Problem details: Reproduce every one of the rows below verbatim, leaving out the pictures.
====
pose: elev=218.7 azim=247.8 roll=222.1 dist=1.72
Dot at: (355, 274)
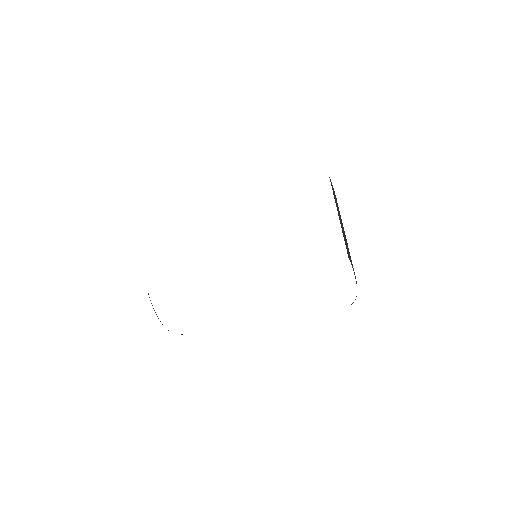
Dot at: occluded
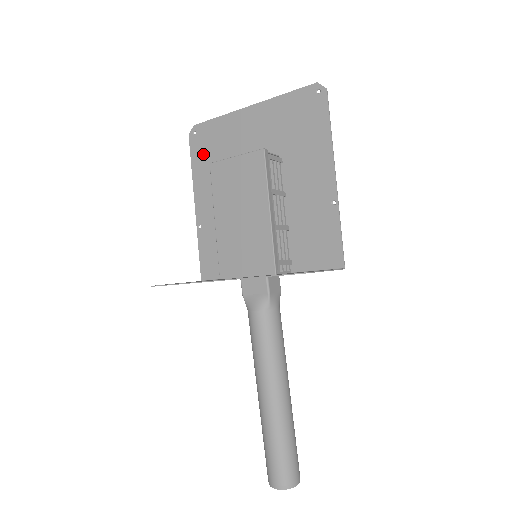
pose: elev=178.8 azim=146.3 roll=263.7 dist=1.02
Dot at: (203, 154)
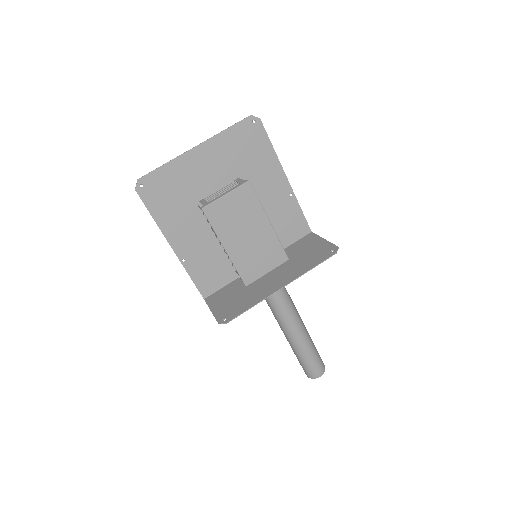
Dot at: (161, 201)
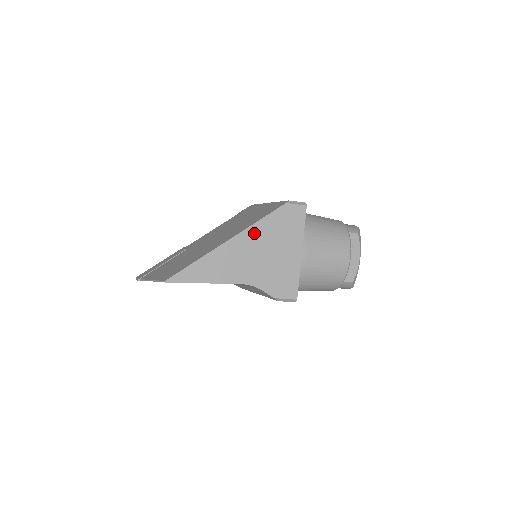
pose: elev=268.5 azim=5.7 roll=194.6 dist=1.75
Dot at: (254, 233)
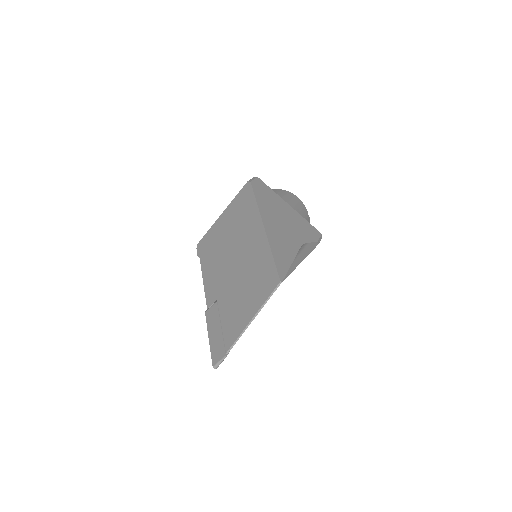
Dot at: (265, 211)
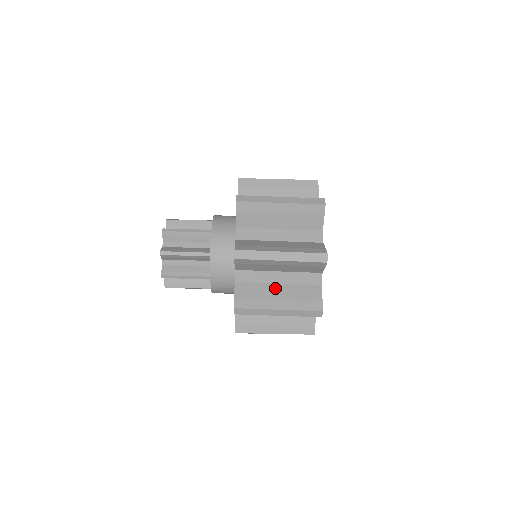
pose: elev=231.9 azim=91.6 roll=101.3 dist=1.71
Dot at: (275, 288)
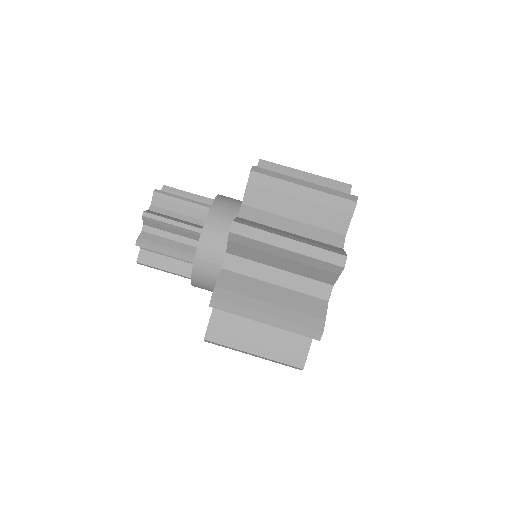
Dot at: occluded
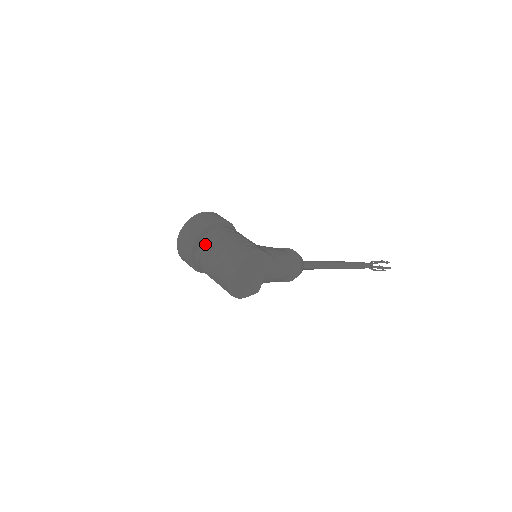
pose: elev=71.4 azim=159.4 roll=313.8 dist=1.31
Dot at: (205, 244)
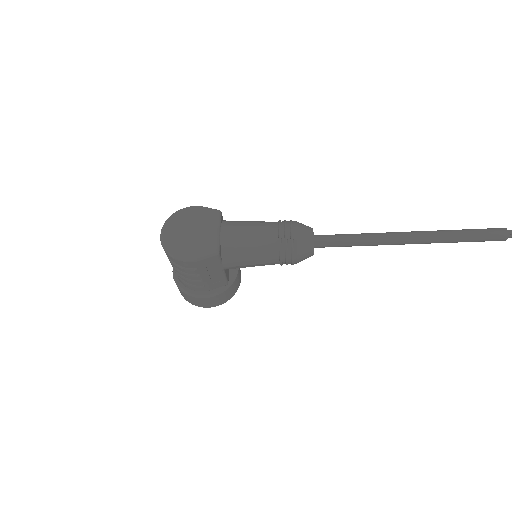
====
Right answer:
pose: elev=218.7 azim=247.8 roll=222.1 dist=1.72
Dot at: (355, 274)
Dot at: occluded
pose: elev=178.8 azim=146.3 roll=263.7 dist=1.02
Dot at: (203, 154)
Dot at: (161, 201)
pose: elev=268.5 azim=5.7 roll=194.6 dist=1.75
Dot at: (254, 233)
Dot at: (265, 211)
pose: elev=231.9 azim=91.6 roll=101.3 dist=1.71
Dot at: (275, 288)
Dot at: occluded
pose: elev=71.4 azim=159.4 roll=313.8 dist=1.31
Dot at: (205, 244)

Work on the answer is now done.